Of having The Drop come into her orbit, Bell said: “I remember reading the logline first, because Joshua and Sarah put together that 45-page ‘scriptment,’ which tells who each character is and the arc they’re going on. And I was like, ‘Well, I’m gonna do this movie. This is crazy.’ I’m like, ‘A maniac came up with that idea; what’s the drop?’ And my manager told me to just read the scriptment. So, I did, and somebody drops a baby, and as I kept going, there were so many more twists and turns.”
“It felt real, raw, messy, very human, and very funny,” she added. “I wanted to be a part of that, and anything where I can come in, and we get to improvise—and we’re not sitting there setting our lines—and you just get to dive in as those characters… I thought, ‘What can be more fun than that?’”
Conceiving The Drop
Any way you rock this creative cradle, The Drop was all Sarah Adina Smith’s baby. At least initially. Smith had Force Majeure on the brain. The 2014 hit black comedy was written and directed by Ruben Östlund. It followed some heavy marital tension resulting from an apparent avalanche in the French Alps—the husband goes on to prioritize his own escape over the safety of his wife and kids.

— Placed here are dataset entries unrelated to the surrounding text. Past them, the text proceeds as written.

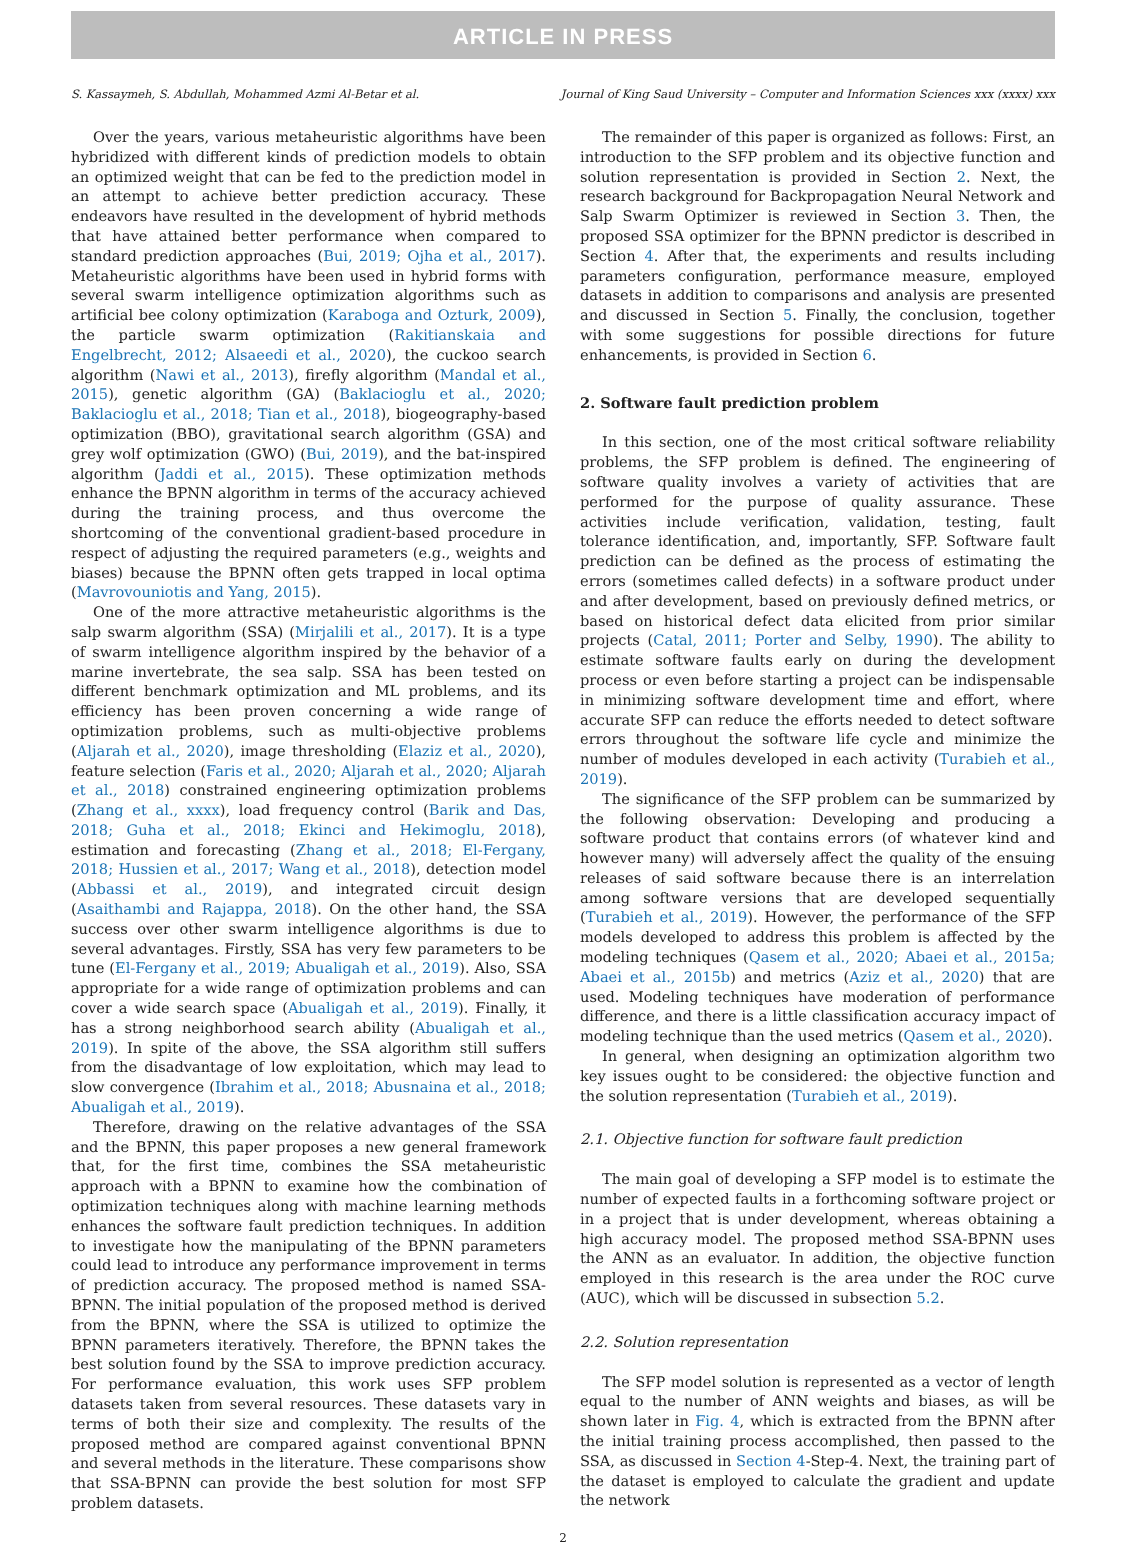ARTICLE IN PRESS
S. Kassaymeh, S. Abdullah, Mohammed Azmi Al-Betar et al. Journal of King Saud University – Computer and Information Sciences xxx (xxxx) xxx
Over the years, various metaheuristic algorithms have been hybridized with different kinds of prediction models to obtain an optimized weight that can be fed to the prediction model in an attempt to achieve better prediction accuracy. These endeavors have resulted in the development of hybrid methods that have attained better performance when compared to standard prediction approaches (Bui, 2019; Ojha et al., 2017). Metaheuristic algorithms have been used in hybrid forms with several swarm intelligence optimization algorithms such as artificial bee colony optimization (Karaboga and Ozturk, 2009), the particle swarm optimization (Rakitianskaia and Engelbrecht, 2012; Alsaeedi et al., 2020), the cuckoo search algorithm (Nawi et al., 2013), firefly algorithm (Mandal et al., 2015), genetic algorithm (GA) (Baklacioglu et al., 2020; Baklacioglu et al., 2018; Tian et al., 2018), biogeography-based optimization (BBO), gravitational search algorithm (GSA) and grey wolf optimization (GWO) (Bui, 2019), and the bat-inspired algorithm (Jaddi et al., 2015). These optimization methods enhance the BPNN algorithm in terms of the accuracy achieved during the training process, and thus overcome the shortcoming of the conventional gradient-based procedure in respect of adjusting the required parameters (e.g., weights and biases) because the BPNN often gets trapped in local optima (Mavrovouniotis and Yang, 2015).
One of the more attractive metaheuristic algorithms is the salp swarm algorithm (SSA) (Mirjalili et al., 2017). It is a type of swarm intelligence algorithm inspired by the behavior of a marine invertebrate, the sea salp. SSA has been tested on different benchmark optimization and ML problems, and its efficiency has been proven concerning a wide range of optimization problems, such as multi-objective problems (Aljarah et al., 2020), image thresholding (Elaziz et al., 2020), feature selection (Faris et al., 2020; Aljarah et al., 2020; Aljarah et al., 2018) constrained engineering optimization problems (Zhang et al., xxxx), load frequency control (Barik and Das, 2018; Guha et al., 2018; Ekinci and Hekimoglu, 2018), estimation and forecasting (Zhang et al., 2018; El-Fergany, 2018; Hussien et al., 2017; Wang et al., 2018), detection model (Abbassi et al., 2019), and integrated circuit design (Asaithambi and Rajappa, 2018). On the other hand, the SSA success over other swarm intelligence algorithms is due to several advantages. Firstly, SSA has very few parameters to be tune (El-Fergany et al., 2019; Abualigah et al., 2019). Also, SSA appropriate for a wide range of optimization problems and can cover a wide search space (Abualigah et al., 2019). Finally, it has a strong neighborhood search ability (Abualigah et al., 2019). In spite of the above, the SSA algorithm still suffers from the disadvantage of low exploitation, which may lead to slow convergence (Ibrahim et al., 2018; Abusnaina et al., 2018; Abualigah et al., 2019).
Therefore, drawing on the relative advantages of the SSA and the BPNN, this paper proposes a new general framework that, for the first time, combines the SSA metaheuristic approach with a BPNN to examine how the combination of optimization techniques along with machine learning methods enhances the software fault prediction techniques. In addition to investigate how the manipulating of the BPNN parameters could lead to introduce any performance improvement in terms of prediction accuracy. The proposed method is named SSA-BPNN. The initial population of the proposed method is derived from the BPNN, where the SSA is utilized to optimize the BPNN parameters iteratively. Therefore, the BPNN takes the best solution found by the SSA to improve prediction accuracy. For performance evaluation, this work uses SFP problem datasets taken from several resources. These datasets vary in terms of both their size and complexity. The results of the proposed method are compared against conventional BPNN and several methods in the literature. These comparisons show that SSA-BPNN can provide the best solution for most SFP problem datasets.
The remainder of this paper is organized as follows: First, an introduction to the SFP problem and its objective function and solution representation is provided in Section 2. Next, the research background for Backpropagation Neural Network and Salp Swarm Optimizer is reviewed in Section 3. Then, the proposed SSA optimizer for the BPNN predictor is described in Section 4. After that, the experiments and results including parameters configuration, performance measure, employed datasets in addition to comparisons and analysis are presented and discussed in Section 5. Finally, the conclusion, together with some suggestions for possible directions for future enhancements, is provided in Section 6.
2. Software fault prediction problem
In this section, one of the most critical software reliability problems, the SFP problem is defined. The engineering of software quality involves a variety of activities that are performed for the purpose of quality assurance. These activities include verification, validation, testing, fault tolerance identification, and, importantly, SFP. Software fault prediction can be defined as the process of estimating the errors (sometimes called defects) in a software product under and after development, based on previously defined metrics, or based on historical defect data elicited from prior similar projects (Catal, 2011; Porter and Selby, 1990). The ability to estimate software faults early on during the development process or even before starting a project can be indispensable in minimizing software development time and effort, where accurate SFP can reduce the efforts needed to detect software errors throughout the software life cycle and minimize the number of modules developed in each activity (Turabieh et al., 2019).
The significance of the SFP problem can be summarized by the following observation: Developing and producing a software product that contains errors (of whatever kind and however many) will adversely affect the quality of the ensuing releases of said software because there is an interrelation among software versions that are developed sequentially (Turabieh et al., 2019). However, the performance of the SFP models developed to address this problem is affected by the modeling techniques (Qasem et al., 2020; Abaei et al., 2015a; Abaei et al., 2015b) and metrics (Aziz et al., 2020) that are used. Modeling techniques have moderation of performance difference, and there is a little classification accuracy impact of modeling technique than the used metrics (Qasem et al., 2020).
In general, when designing an optimization algorithm two key issues ought to be considered: the objective function and the solution representation (Turabieh et al., 2019).
2.1. Objective function for software fault prediction
The main goal of developing a SFP model is to estimate the number of expected faults in a forthcoming software project or in a project that is under development, whereas obtaining a high accuracy model. The proposed method SSA-BPNN uses the ANN as an evaluator. In addition, the objective function employed in this research is the area under the ROC curve (AUC), which will be discussed in subsection 5.2.
2.2. Solution representation
The SFP model solution is represented as a vector of length equal to the number of ANN weights and biases, as will be shown later in Fig. 4, which is extracted from the BPNN after the initial training process accomplished, then passed to the SSA, as discussed in Section 4-Step-4. Next, the training part of the dataset is employed to calculate the gradient and update the network
2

“I was just thinking, ‘What would be the female equivalent? What would a woman have to do to have the same domino effect happen in her mind and in her marriage?’” Smith noted in the film’s production notes.
“Sarah came up with the idea based on a conversation that she had with her husband, where she was exploring what Force Majeure explored—is it biological? Is it societal… that expectation of what masculinity is supposed to be and trying to figure out what a gender flip on that would be,” Leonard added. “Basically, what could a woman do that would violate the central tenants of ‘femininity’ or womanhood? When she told me about the conversation she had with her husband, I just didn’t stop laughing… because I’m a sick person.”
He chuckled. “From there, we started talking about the potentially amazing premise for a movie, especially among a group of people who’ve known each other a long time and all have their kind of own alliances within their primary relationships. How everybody would be affected by this thing that happened?”
Finding the Right Comedic Beats
Finding the right tone in any film or TV series is a challenge. It proved even more so for The Drop. Still, Smith and Leonard insisted that the story be comedic, which may have felt a bit of a creative stretch for Smith, who’d been primarily working on dramas. Those challenges were handled with ease the more Smith and Leonard added nuance to the tale, going for a slightly absurdist approach, finding the humor in “the silent moments.”
Another creative hurdle was working within pandemic guidelines as Covid-19 was still proving to be problematic for film schedules. When the cast arrived in Sayulita, Mexico, rehearsal time was limited, too. Somehow it further fueled the intention to allow the cast to improvise more specific dialogue and be “in the moment” with their characters.
When asked what he felt The Drop aims to say about relationships, friendships, and even parenting, Leonard said: “To me, the underbelly of truth in this movie, in terms of our own existential explorations of ourselves and of each other, is that, like it or not, we all kind of come in with preconceptions of who we’re supposed to be in this world—what we’re good at and how we want to be perceived.
“Then, occasionally shit happens,” he said, laughing. “And that all blows up, and you must reassess your preconception of your partner if you’re in a relationship. You know, ‘if I’m different, does that mean they’re different? Or can I change even though I committed this other version of myself to them?’ It’s certainly something I think about in my own life and something we tried to explore here.”
The Drop premieres on Hulu January 13.